On the other hand, the LDH level decreases after the administration of nedaplatin. It is known that LDH splits up into types LDH1 to LDH5. In particular, cancer cells result in elevated LDH2 levels. Our patient's LDH was mostly LDH2. Although her LDH levels, which is produced by ACC, showed a rising trend throughout the treatment, the level decreased for approximately 2 weeks immediately after the administration of nedaplatin every 4 weeks. Yuh and Kim [14] suggested that LDH2 is the most commonly elevated LDH type in non-small cell lung cancer patients. Serum LDH levels following chemotherapy are associated with the response to chemotherapy. Furthermore, Faloppi et al. [15] suggested that LDH seemed able to predict clinical outcome in terms of progression-free survival and overall survival for hepatocellular carcinoma patients treated with sorafenib. In our case, because our patient's LDH level decreased over a brief period immediately after the administration of nedaplatin every 4 weeks, it is possible that this regimen may be effective.

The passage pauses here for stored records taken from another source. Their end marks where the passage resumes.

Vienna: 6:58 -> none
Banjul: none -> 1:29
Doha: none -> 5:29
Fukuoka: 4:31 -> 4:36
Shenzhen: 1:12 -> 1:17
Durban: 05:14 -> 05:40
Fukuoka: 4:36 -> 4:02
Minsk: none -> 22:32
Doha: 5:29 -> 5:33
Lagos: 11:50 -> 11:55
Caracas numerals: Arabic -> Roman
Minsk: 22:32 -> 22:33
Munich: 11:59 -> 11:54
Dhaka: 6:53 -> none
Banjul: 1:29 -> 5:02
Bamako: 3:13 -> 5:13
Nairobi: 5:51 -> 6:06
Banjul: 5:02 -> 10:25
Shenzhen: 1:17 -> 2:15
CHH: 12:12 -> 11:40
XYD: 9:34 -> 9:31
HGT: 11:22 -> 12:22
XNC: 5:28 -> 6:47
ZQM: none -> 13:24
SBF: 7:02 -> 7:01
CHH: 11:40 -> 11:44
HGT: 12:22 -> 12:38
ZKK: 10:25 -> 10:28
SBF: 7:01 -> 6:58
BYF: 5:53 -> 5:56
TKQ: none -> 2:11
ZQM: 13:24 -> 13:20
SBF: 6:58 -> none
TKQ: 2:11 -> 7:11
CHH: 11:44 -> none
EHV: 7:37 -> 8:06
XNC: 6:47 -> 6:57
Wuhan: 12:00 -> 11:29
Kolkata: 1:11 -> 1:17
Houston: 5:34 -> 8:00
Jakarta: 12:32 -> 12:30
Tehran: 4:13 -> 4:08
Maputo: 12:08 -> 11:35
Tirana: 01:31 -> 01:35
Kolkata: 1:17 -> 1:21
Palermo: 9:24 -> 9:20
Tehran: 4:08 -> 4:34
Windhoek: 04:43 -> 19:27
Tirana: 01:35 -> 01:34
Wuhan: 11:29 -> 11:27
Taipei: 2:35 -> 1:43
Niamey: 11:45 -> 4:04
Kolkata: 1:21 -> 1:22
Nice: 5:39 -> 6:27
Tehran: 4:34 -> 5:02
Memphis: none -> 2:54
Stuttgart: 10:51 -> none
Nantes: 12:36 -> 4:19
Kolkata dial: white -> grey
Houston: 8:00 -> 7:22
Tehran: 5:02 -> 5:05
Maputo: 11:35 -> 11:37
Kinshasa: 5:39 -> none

Side effects such as anorexia and nausea were observed, although they were well tolerated and manageable. Our patient had grade 2 anorexia and nausea, but the oral administration of aprepitant relieved some of these symptoms. Thrombocytopenia was not observed. Reports suggested that nedaplatin therapy seemed to be associated with acceptable and manageable side effects.

Conclusion

Further clinical trials regarding nedaplatin are needed in order to evaluate the impact of this novel agent used here and to make a long-term prognosis in patients with ACC.

Statement of Ethics

The authors have no ethical conflict to disclose.

Disclosure Statement

The authors declare that there is no conflict of interest regarding the publication of this article.